Design of the Models

This document provides background information as to the technique that was used to design the original models.

Early Discussion

The first discussion between vsoch and tgamblin talked about how spack doesn’t currently allow deployment of something it wasn’t built with (but it’s a work in progress. We’d want to do something called splicing, or cloning a node spec and then pointing it to a different dependency version, all the while preserving the provenance. Once this works, we would be able to do combinatorial builds and deployments. The discussion then moved into how we’d want to be able to put “all this stuff” into a database with some indexing and query strategy. On a high level, we want to say:

  • Every graph is a configuration
  • We can query by all dependencies that share dependency, or other parameters for a spec
  • We want to index by, for example, the cray json document

An example query might be:

> Get me all records built with this version of package, deployed with this other version of package.

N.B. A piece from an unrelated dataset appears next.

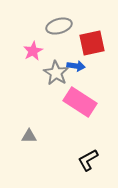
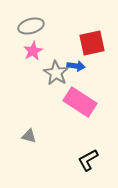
gray ellipse: moved 28 px left
gray triangle: rotated 14 degrees clockwise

And it was also noted that eventually we will have database for abi, although this is another thing entirely. Later discussion with more team members we identified experiment information that would be important to represent:

  • at least the spec
  • status (success, or failure)
  • the phase it failed
  • errors and warnings
  • parse environment to make models
  • not the prefix, but possibly the hash
  • .spack hidden folder in a package directory (note that if a build fails, we don’t get a lot of metadata out.)
  • granularity should be on level of package

For example, for each stage in configure, build, and test, we likely would want to store a spec,error, output, and possibly repos (or urls to them). For the install component, if it is successful, we might then have a manifest.

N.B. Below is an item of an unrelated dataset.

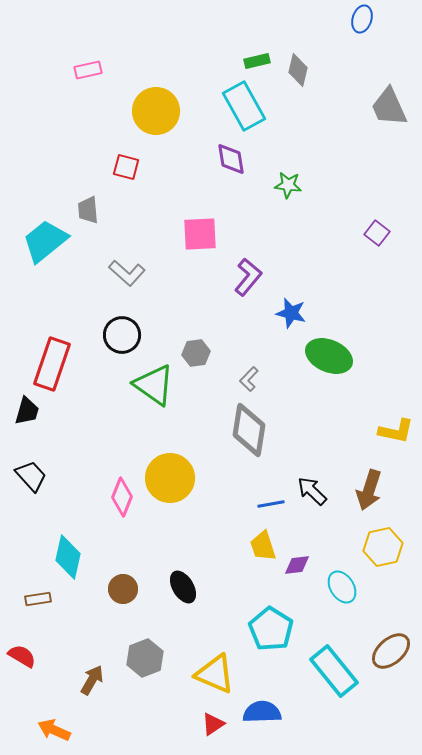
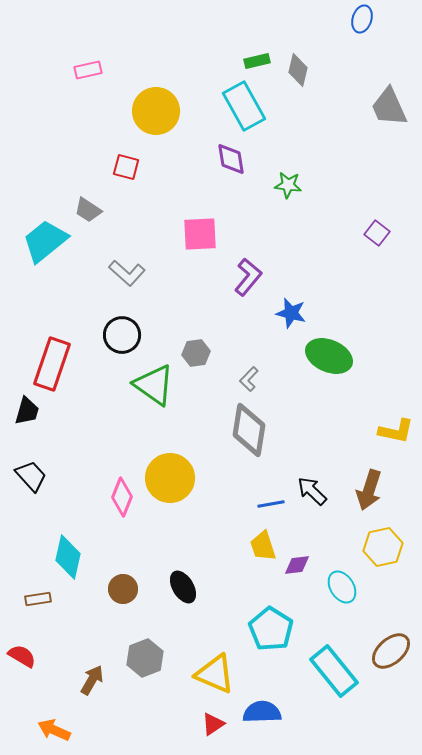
gray trapezoid at (88, 210): rotated 52 degrees counterclockwise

An example script <https://github.com/spack/spack-buildspace-exploration/blob/main/spack_generate_random_specs.py>_ was provided that shows how to generate a random spec, and we modified this for the repository here to just save the spec to the filesystem. If you use this script, you should first have the spack bin on your path so the spack-python interpreter can be found. Then run the script providing a library name and output directory. E.g.,

We now have a spec (in json) that can be used to develop the models! The first goal would be to generate an endpoint that allows for uploading a model into the database. Once this basic structure is defined, we would want to review the models and discuss:

  • Are the unique constraints appropriate for each model?
  • Is the level of granularity appropriate (e.g., one model == one table, allowing for query)
  • Are the ON_DELETE actions appropriate? (e.g., if I delete a model that depends on another, what happens?)
  • Are the unique constraints appropriate? (e.g., this is what Django uses to tell if something already exists)
  • Are the CharField lengths appropriate?
  • Do any of the models need a “catch all” extra json field?